Figure 6. Experimental strategies to identify target genes. (A) DNA-targeting tools can consist of tandem zinc finger DNA-binding domains, each of which binds to three nucleotides of DNA. Top: fusion of the nonsequence-specific nuclease FokI to zinc finger arrays creates genomic scissors called zinc finger nucleases (ZNFs); dimerization of two ZFNs targeting a specific sequence from opposite sides is required for DNA cleavage. Bottom: effector domains can also be fused to zinc finger arrays; the ZNF-effector proteins do not require heterodimerization to function. (B) DNA-targeting tools can consist of tandem TALE DNA-binding domains, each of which binds to one nucleotide of DNA. Top: fusion of the nonsequence-specific nuclease FokI to the DNA-binding array creates TALENs. Bottom: effector domains can be fused to TALE domains. Similar to ZNFs, two TALENs are necessary to perform a site-specific DNA cleavage, but only one TALE-effector is needed for modify the genome. (C) The CRISPR/Cas9 system utilizes guide RNAs (gRNAs) to bring a Cas9 nuclease to a complementary DNA target to perform site-specific genomic editing. Effector domains can also be fused to a nuclease-deficient Cas9 (dCas9). (D) Genomic-editing tools can be used to create a single DNA cleavage event that disrupts a TF motif. (E) Two sets of heterodimeric ZFNs or TALENs or one pair of guide RNAs can be used to create two DSBs flanking the target enhancer region.
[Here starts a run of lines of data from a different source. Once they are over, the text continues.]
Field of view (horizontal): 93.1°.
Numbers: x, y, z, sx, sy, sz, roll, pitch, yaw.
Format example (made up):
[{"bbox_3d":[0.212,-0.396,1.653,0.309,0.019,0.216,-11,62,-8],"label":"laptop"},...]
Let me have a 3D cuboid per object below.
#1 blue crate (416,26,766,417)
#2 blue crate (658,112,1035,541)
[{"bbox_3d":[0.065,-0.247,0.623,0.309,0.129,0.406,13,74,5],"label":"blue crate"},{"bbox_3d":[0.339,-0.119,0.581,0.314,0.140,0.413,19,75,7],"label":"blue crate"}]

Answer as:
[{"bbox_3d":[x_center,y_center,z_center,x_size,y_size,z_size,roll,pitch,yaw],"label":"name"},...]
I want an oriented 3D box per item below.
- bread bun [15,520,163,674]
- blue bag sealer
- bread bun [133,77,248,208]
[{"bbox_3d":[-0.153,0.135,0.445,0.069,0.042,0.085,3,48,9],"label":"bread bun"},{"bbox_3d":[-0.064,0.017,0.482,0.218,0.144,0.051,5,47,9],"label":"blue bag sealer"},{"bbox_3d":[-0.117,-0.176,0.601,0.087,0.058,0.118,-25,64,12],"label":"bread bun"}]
The enhancer will be deleted, and the gap will be repaired by nonhomologous end joining (NHEJ). (F) Enhancer activity can be repressed using chromatin-editing tools if an effector domain, such as a DNA methyltransferase (DNMT) that can methylate an enhancer or a histone demethylase (LSD1), that can remove methylation from H3K4me1, is fused to the zinc finger or TALE arrays or to a nuclease-deficient Cas9 (dCas9). (see the color version of this figure at www.informahealthcare.com/bmg).